Kinerja industri BPR sendiri di 2019 relatif baik. Meski berada di tengah gempuran para pesaing seperti bank umum, kredit usaha rakyat (KUR), serta financial technology (fintech), beberapa pos keuangan BPR seperti aset, dana pihak ketiga (DPK), dan penyaluran kredit mampu tumbuh double digit. Aset industri BPR per 2019 juga mampu tumbuh 10,37% (year on year/yoy) menjadi Rp149,62 triliun. Sementara DPK dan kreditnya masing-masing tumbuh 11,51% dan 10,76% menjadi Rp102,54 triliun dan Rp108,78 triliun.

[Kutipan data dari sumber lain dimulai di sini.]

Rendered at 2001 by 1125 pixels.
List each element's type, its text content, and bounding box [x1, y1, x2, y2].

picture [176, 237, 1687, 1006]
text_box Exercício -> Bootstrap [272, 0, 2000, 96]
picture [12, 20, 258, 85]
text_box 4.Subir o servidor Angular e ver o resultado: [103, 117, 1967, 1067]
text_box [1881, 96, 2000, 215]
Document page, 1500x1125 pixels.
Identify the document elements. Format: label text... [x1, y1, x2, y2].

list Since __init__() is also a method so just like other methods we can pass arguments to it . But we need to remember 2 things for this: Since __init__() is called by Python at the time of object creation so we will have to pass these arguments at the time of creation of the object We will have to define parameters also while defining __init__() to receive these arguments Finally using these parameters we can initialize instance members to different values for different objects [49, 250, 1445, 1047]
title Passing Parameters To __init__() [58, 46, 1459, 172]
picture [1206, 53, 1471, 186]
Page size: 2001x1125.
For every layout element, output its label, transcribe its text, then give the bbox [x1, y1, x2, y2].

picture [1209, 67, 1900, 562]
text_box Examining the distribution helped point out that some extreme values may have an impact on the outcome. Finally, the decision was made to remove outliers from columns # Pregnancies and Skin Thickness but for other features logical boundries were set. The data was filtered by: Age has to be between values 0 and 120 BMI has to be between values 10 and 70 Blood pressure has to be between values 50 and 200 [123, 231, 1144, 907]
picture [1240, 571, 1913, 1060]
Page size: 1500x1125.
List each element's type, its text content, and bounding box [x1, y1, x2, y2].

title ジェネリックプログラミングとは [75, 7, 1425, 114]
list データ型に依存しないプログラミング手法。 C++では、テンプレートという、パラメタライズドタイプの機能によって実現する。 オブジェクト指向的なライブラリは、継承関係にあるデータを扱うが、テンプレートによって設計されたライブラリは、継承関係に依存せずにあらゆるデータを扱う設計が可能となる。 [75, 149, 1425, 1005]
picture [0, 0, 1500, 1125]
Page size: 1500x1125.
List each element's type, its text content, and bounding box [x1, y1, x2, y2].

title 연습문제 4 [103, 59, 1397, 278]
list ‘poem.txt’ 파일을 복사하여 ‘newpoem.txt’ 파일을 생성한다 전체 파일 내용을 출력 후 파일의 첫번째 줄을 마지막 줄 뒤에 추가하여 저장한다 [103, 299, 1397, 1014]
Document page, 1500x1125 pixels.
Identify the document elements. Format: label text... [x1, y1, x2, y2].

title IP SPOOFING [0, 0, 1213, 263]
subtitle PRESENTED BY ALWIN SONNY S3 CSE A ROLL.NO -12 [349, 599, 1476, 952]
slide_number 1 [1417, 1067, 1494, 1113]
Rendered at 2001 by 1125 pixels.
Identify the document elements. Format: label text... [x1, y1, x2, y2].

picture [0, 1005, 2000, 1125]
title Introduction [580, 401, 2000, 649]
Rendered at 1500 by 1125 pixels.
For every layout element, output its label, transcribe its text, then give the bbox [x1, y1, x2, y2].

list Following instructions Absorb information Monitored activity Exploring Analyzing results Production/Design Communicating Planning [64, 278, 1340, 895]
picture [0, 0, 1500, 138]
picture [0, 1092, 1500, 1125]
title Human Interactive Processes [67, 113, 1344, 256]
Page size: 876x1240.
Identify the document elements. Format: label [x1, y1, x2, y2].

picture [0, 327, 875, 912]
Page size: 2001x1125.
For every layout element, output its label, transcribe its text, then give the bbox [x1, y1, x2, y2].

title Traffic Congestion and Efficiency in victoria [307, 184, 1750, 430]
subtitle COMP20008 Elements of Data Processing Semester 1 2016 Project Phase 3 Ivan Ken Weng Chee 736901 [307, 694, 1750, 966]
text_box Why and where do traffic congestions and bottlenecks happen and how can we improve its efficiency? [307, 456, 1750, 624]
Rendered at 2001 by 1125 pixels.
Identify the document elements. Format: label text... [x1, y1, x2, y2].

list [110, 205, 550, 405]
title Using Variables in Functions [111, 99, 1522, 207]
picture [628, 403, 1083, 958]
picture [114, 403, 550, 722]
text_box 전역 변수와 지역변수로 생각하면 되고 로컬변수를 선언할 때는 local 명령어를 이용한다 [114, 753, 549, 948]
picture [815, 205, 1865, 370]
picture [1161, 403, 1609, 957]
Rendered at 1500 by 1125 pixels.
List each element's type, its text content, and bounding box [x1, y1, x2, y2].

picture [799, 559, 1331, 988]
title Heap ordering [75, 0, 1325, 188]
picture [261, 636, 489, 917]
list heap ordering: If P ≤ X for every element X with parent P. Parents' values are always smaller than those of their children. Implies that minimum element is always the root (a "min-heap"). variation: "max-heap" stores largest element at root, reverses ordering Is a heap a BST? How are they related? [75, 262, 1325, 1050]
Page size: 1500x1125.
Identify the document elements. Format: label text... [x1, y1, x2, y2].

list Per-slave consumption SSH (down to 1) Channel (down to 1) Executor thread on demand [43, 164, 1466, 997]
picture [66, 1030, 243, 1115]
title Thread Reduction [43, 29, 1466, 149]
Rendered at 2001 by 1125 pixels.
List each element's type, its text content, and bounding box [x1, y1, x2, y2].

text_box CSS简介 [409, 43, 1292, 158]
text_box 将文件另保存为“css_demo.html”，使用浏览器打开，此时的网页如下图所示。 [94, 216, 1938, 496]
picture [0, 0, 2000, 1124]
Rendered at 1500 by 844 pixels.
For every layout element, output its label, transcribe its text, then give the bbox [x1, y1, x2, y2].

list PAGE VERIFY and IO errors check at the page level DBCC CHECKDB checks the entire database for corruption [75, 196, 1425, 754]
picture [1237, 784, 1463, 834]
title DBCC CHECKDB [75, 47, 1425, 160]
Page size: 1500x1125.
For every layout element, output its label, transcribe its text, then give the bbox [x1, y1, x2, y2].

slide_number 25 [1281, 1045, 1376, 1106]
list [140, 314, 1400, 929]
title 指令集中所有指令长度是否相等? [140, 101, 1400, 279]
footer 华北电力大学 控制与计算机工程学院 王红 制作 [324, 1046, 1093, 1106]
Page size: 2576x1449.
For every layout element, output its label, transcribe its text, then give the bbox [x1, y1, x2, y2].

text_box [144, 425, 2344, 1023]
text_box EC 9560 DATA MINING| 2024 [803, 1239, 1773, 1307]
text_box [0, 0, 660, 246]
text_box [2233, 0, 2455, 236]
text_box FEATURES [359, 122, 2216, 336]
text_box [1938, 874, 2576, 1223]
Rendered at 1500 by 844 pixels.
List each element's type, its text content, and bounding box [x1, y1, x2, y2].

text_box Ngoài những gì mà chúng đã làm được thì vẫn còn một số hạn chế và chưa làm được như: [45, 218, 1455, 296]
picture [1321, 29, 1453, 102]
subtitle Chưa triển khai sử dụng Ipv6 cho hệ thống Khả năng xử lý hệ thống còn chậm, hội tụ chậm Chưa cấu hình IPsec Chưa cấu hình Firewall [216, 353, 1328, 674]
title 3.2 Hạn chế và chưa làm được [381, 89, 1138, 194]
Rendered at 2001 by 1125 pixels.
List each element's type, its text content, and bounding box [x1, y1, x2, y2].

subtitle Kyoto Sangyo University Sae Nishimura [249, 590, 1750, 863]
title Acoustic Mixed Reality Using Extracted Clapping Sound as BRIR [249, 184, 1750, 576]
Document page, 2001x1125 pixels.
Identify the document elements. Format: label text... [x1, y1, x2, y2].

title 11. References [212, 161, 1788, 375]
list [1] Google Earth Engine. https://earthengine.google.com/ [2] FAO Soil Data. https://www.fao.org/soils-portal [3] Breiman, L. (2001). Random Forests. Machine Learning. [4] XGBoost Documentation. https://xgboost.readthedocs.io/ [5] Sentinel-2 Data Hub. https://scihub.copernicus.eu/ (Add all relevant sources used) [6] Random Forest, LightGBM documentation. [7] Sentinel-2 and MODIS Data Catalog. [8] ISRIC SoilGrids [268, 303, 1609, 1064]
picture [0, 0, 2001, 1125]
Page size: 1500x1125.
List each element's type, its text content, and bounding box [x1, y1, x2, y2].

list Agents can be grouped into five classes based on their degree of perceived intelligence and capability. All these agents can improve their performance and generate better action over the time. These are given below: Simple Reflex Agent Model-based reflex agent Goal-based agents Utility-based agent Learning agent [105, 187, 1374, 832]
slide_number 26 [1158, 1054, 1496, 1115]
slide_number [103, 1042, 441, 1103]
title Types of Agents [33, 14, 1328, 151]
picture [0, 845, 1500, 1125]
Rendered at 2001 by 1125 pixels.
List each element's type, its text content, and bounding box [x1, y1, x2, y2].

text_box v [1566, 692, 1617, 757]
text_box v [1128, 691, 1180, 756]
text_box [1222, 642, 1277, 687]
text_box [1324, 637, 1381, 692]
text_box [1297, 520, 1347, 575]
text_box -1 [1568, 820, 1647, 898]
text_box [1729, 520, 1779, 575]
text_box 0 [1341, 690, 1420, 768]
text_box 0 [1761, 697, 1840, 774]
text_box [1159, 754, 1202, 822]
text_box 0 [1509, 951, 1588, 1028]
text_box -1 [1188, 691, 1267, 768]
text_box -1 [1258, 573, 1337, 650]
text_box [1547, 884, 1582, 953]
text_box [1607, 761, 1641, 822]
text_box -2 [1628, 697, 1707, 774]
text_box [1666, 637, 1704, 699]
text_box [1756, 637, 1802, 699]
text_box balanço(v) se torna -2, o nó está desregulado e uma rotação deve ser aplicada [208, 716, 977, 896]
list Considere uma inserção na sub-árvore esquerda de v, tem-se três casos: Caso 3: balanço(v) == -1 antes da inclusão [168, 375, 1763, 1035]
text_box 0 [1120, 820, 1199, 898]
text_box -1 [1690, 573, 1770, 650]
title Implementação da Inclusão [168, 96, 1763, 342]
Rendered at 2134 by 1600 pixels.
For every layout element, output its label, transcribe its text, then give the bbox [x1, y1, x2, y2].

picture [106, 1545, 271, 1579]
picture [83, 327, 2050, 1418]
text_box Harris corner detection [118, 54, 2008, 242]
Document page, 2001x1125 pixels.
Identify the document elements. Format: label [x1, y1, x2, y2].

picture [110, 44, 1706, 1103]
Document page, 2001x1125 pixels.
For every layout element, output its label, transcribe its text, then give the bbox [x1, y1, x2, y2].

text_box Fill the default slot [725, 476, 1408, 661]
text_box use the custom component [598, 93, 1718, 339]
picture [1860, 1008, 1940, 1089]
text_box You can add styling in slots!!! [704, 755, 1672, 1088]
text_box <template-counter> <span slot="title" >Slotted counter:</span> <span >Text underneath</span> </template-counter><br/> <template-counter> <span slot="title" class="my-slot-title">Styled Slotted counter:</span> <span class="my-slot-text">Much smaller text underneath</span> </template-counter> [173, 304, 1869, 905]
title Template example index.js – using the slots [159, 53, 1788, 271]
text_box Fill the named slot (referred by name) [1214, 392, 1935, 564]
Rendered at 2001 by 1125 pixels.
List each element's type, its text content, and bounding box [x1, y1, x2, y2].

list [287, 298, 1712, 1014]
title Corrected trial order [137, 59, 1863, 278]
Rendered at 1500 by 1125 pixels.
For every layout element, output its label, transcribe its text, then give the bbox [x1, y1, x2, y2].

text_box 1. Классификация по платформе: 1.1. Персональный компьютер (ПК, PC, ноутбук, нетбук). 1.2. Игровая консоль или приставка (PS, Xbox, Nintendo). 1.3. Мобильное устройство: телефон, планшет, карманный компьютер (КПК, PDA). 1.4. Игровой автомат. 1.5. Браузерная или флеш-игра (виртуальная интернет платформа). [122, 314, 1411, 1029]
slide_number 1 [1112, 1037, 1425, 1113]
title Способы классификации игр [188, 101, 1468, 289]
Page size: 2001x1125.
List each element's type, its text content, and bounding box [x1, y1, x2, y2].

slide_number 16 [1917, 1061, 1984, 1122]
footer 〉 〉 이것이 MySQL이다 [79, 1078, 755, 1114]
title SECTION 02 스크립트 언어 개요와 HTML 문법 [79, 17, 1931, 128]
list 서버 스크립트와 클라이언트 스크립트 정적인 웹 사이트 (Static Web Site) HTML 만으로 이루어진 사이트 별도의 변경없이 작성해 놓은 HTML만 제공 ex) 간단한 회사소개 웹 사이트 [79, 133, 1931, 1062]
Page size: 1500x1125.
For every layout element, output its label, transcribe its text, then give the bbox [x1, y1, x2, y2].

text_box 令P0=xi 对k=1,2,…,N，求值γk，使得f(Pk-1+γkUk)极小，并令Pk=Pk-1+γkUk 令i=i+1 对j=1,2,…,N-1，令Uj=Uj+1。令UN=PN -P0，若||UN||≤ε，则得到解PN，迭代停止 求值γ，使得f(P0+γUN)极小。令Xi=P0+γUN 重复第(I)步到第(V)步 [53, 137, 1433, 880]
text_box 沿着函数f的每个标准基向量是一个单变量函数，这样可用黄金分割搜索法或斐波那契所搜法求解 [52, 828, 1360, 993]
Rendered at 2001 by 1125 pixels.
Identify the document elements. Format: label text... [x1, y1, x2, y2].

Namun, pertumbuhan ini juga dibarengi dengan naiknya rasio kredit bermasalah atau NPL di industri BPR. Per akhir 2019, NPL industri rural bank mencapai 6,81%. Tentunya, akibat pandemi Covid-19, NPL BPR berpotensi akan naik lebih tinggi lagi.
Meski perekonomian nasional tengah terancam karena Covid-19, kebijakan antisipatif yang dikeluarkan pemerintah terlihat belum berpihak kepada industri rural bank. Padahal BPR juga berperan penting dalam menjaga stabilitas keuangan dengan kegiatan operasionalnya sebagai mitra usaha permodalan bagi sektor mikro. Sudah seharusnya pemerintah beserta pihak-pihak terkait mendukung penuh keberlangsungan BPR yang berperan sebagai ujung tombak bagi kemajuan pemerataan ekonomi di daerah. Terlebih, di tengah masa pandemi Covid-19 seperti ini.